According to the early data, treatment with Lumakras held tumors in check — meaning they didn't grow past a certain size — in 32 of the 38 patients, while shrinking tumors in eight. Of those eight, two were still responding to treatment through the data cut-off of Nov. 1, 2021. Overall, patients in the group, four-fifths of whom were on at least their third cancer medicine, survived a median of almost seven months following Lumakras.
While very short, that overall survival time is one month longer than what Amgen said was typical following two treatments.
According to Amgen, about 40% of patients in the cohort had drug-related reactions, none of which led to death or for study participants to stop treatment. More severe cases of diarrhea and fatigue were reported in two patients, respectively.
Results will also be presented Tuesday afternoon as part of the American Society of Clinical Oncology's monthly plenary session.
Along with Amgen, biotech Mirati Therapeutics is developing its KRAS-targeting drug adagrasib in lung, colon and pancreatic cancers.
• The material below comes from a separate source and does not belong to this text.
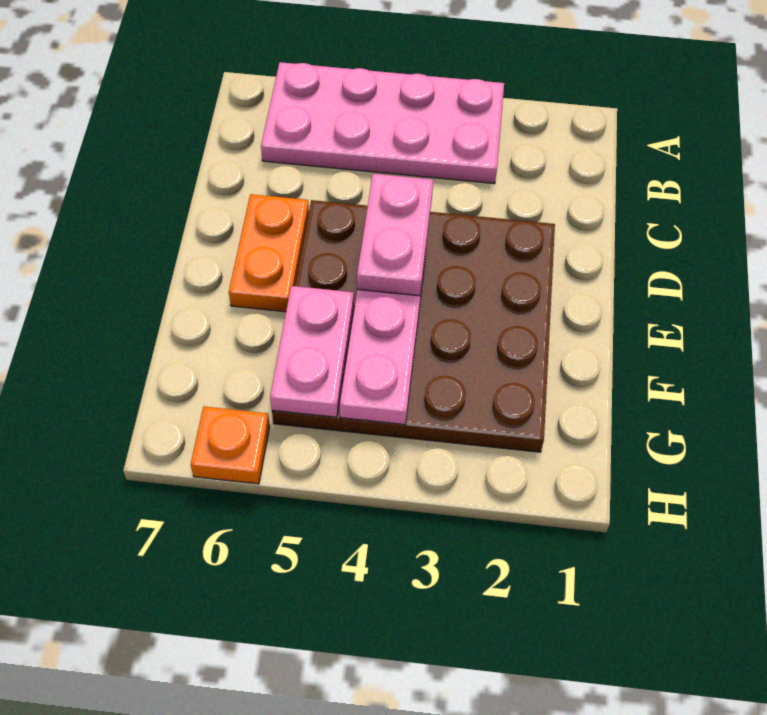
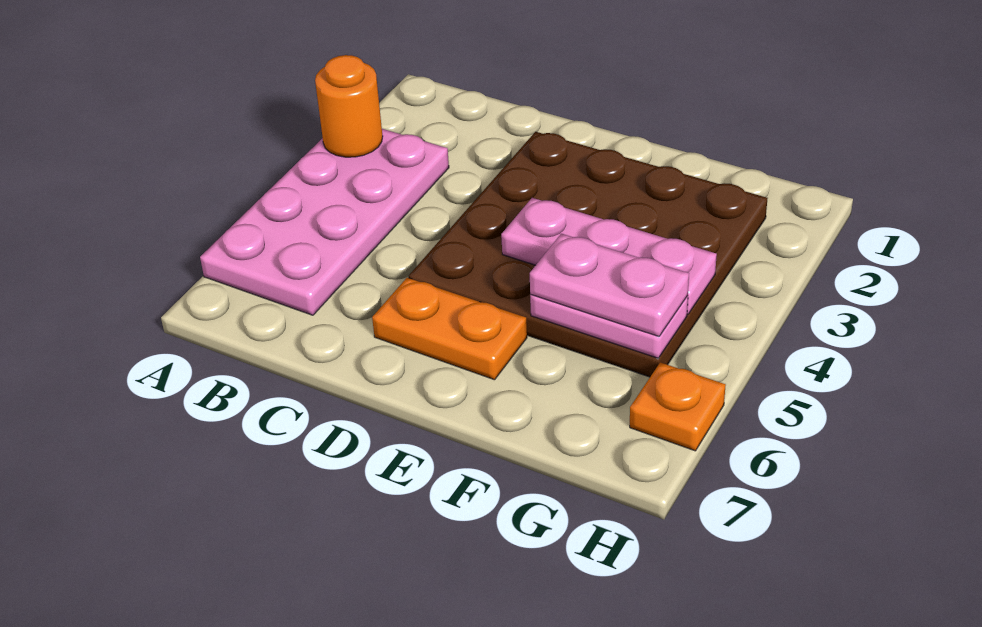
none -> orange round brick A3 level 2
pink plate D4:E4 level 3 -> pink plate F5:G5 level 3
Data disclosed by Mirati in January suggested a higher response rate and longer progression-free survival in previously treated pancreatic cancer, but the data were from only 10 patients. (Mirati recently asked the FDA for approval of adagrasib in non-small cell lung cancer.)
Both companies' drugs target a specific type of KRAS mutation known as G12C. While common in non-small cell lung cancer, it's less prevalent in colon and pancreatic tumors.
Since Lumakras' approval last year, the drug has been prescribed to approximately 2,000 lung cancer patients, according to Amgen. Sales for 2021 totaled $90 million, below the estimates of analysts, who expect Lumakras to become a top-seller.